Book Synopsis Seismic Isolation, Energy Dissipation and Active Vibration Control of Structures by : Gian Paolo Cimellaro
Download or read book Seismic Isolation, Energy Dissipation and Active Vibration Control of Structures written by Gian Paolo Cimellaro and published by Springer Nature. This book was released on 2023-01-06 with total page 1074 pages. Available in PDF, EPUB and Kindle. Book excerpt: This volume gathers the proceedings of the 17th World Conference on Seismic Isolation (17WCSI), held in Turin, Italy on September 11-15, 2022. Endorsed by ASSISi Association (Anti-Seismic Systems International Society), the conference discussed state-of-the-art information as well as emerging concepts and innovative applications related to seismic isolation, energy dissipation and active vibration control of structures, resilience and sustainability. The volume covers highly diverse topics, including earthquake-resistant construction, protection from natural and man-made impacts, safety of structures, vulnerability, international standards on structures with seismic isolation, seismic isolation in existing structures and cultural heritage, seismic isolation in high rise buildings, seismic protection of non-structural elements, equipment and statues. The contributions, which are published after a rigorous international peer-review process, highlight numerous exciting ideas that will spur novel research directions and foster multidisciplinary collaboration among different specialists.
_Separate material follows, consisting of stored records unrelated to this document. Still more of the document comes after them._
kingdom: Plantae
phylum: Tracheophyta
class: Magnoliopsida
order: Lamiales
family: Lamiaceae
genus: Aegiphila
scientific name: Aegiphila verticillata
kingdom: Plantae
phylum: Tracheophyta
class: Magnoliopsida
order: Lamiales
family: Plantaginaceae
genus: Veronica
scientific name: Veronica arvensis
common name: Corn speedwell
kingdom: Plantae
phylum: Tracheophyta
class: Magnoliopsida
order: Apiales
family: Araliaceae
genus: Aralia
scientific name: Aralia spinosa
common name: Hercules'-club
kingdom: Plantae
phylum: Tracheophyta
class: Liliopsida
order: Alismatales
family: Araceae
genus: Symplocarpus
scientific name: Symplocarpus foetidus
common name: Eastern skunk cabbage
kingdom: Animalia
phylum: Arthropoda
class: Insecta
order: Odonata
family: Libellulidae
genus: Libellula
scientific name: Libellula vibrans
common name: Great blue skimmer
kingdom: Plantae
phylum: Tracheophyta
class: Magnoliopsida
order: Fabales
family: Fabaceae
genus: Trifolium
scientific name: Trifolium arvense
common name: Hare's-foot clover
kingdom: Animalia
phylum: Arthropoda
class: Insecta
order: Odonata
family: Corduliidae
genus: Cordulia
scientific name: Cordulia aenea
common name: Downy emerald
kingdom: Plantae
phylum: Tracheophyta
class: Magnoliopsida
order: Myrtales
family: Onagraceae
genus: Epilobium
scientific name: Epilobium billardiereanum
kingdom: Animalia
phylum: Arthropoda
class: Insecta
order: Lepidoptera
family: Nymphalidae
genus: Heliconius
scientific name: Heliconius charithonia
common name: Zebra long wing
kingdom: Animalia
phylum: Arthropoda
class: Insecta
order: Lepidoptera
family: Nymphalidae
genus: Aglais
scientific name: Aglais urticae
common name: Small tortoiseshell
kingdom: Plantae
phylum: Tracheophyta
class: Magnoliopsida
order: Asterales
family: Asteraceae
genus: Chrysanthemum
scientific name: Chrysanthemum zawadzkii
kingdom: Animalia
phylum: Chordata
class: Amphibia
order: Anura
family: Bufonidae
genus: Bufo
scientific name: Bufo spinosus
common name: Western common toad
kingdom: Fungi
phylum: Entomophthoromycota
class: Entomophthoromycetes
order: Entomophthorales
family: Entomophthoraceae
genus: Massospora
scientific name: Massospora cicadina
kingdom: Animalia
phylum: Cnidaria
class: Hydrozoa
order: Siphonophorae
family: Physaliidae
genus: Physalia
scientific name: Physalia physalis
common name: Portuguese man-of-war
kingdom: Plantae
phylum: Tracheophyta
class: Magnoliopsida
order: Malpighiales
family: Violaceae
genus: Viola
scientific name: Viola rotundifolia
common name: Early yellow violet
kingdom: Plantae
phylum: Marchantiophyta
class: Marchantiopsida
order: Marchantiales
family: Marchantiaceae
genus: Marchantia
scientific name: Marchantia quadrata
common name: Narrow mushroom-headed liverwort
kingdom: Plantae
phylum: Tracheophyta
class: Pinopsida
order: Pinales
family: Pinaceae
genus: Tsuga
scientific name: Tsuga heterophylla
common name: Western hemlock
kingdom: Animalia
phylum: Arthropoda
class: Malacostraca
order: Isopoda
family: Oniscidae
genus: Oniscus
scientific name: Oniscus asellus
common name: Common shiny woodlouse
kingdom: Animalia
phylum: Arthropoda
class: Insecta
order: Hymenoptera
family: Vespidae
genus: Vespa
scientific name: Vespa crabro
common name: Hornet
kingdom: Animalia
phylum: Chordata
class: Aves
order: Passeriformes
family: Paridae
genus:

Book Synopsis The New Geographies of Energy by : Karl S. Zimmerer
Download or read book The New Geographies of Energy written by Karl S. Zimmerer and published by Routledge. This book was released on 2013-09-13 with total page 633 pages. Available in PDF, EPUB and Kindle. Book excerpt: The New Geographies of Energy: Assessment and Analysis of Critical Landscapes is a pioneering collection of new geographic scholarship. It examines such vitally important research topics as energy dilemmas of the United States, large trends and patterns of energy consumption including China’s role, "peak oil", energy poverty, and ethanol and other renewable energy sourcing. The book offers advances in key emerging areas of energy research, each distinguished in the following sections: (i) geographic approaches to energy modeling and assessment; (ii) fossil fuel landscapes; (iii) the landscapes of renewable energy; (iv) landscapes of energy consumption; and (v) an overview of the new geographies of energy (Karl Zimmerer, Annals Nature-Society and Energy issue editor) and an essay on America’s oil dependency (Vaclav Smil, renowned energy geographer). In addition there is a specially commissioned book review. This book was published as a special issue of the Annals of the Association of American Geographers.